A mean-field model has been developed that enables simulations of normal grain growth in terms of grain size distribution. Integration of this model into a precipitation simulation program, and application of a modified Zener pinning model, also enable the investigation of the interactions between grain growth and precipitation kinetics.

Normal grain growth simulations have been successfully validated against theory to follow a parabolic growth behavior. A steady-state Hillert distribution has been obtained, regardless of the initial grain size distribution.
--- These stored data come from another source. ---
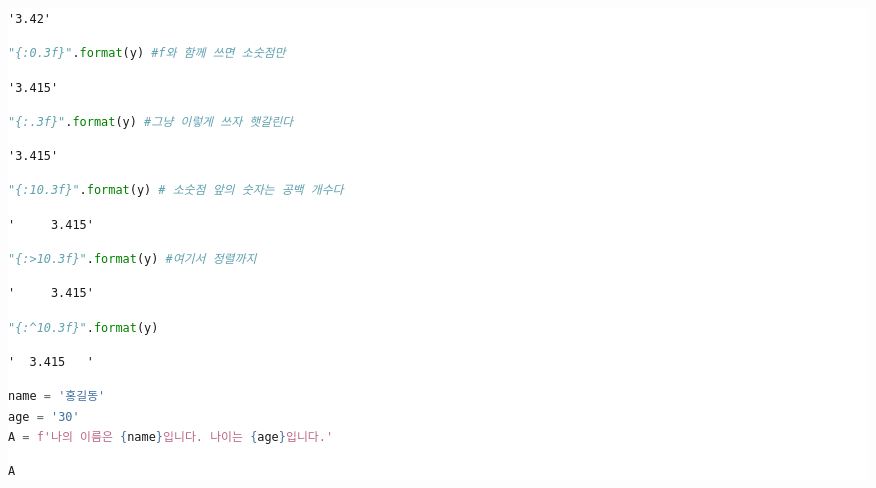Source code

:     '3.42'




```python
"{:0.3f}".format(y) #f와 함께 쓰면 소숫점만
```




    '3.415'




```python
"{:.3f}".format(y) #그냥 이렇게 쓰자 햇갈린다
```




    '3.415'




```python
"{:10.3f}".format(y) # 소숫점 앞의 숫자는 공백 개수다
```




    '     3.415'




```python
"{:>10.3f}".format(y) #여기서 정렬까지
```




    '     3.415'




```python
"{:^10.3f}".format(y)
```




    '  3.415   '




```python
name = '홍길동'
age = '30'
A = f'나의 이름은 {name}입니다. 나이는 {age}입니다.'
```


```python
A
```
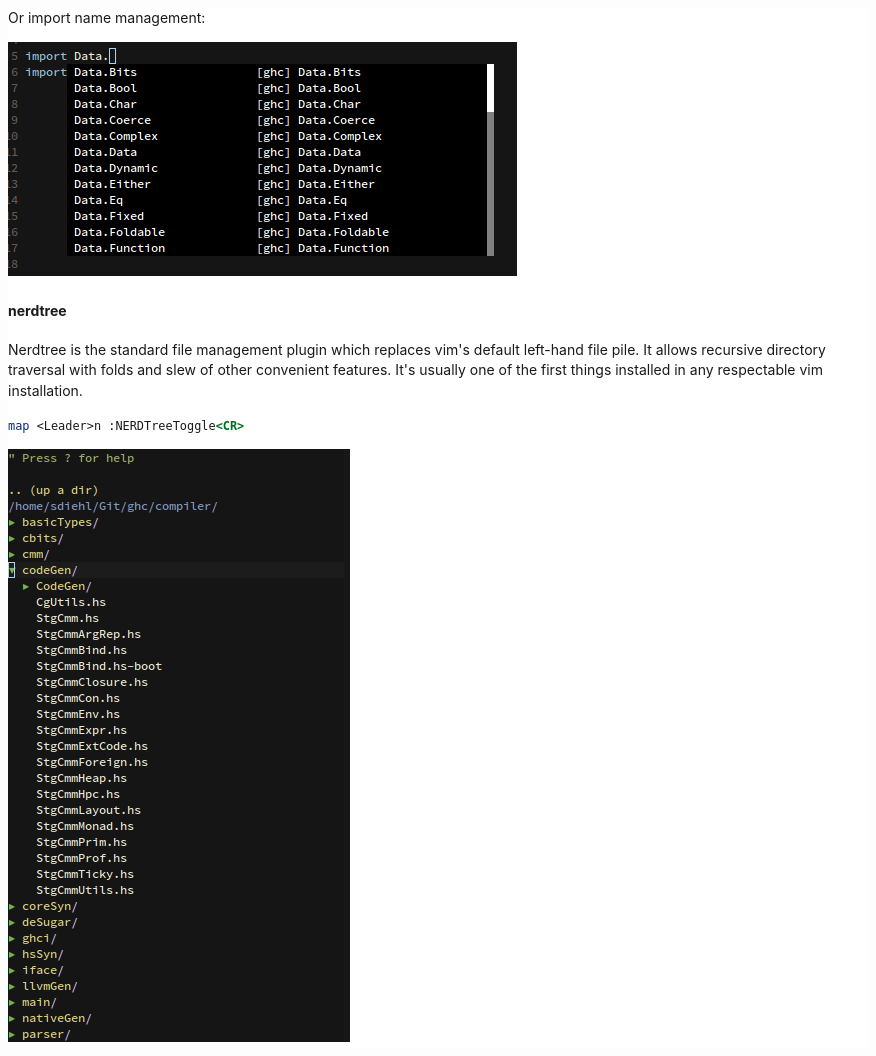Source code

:Or import name management: 

<p>
<img src="/images/vim_imports.png">
</p>

#### nerdtree

Nerdtree is the standard file management plugin which replaces vim's default
left-hand file pile. It allows recursive directory traversal with folds and slew
of other convenient features. It's usually one of the first things installed in
any respectable vim installation.

```perl
map <Leader>n :NERDTreeToggle<CR>
```

<p>
<img src="/images/vim_nerdtree.png">
</p>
Second phase particles and their precipitation kinetics dramatically affect the grain growth behavior. A successfully designed validation process also reveals that the average grain size is smaller than Zener radius by up to 3 times when an initially non-uniform grain size distribution is introduced. The practical application of the Zener model awaits further improvements to solve the discrepancy from experimental grain size information at the nucleation and growth stages of precipitation.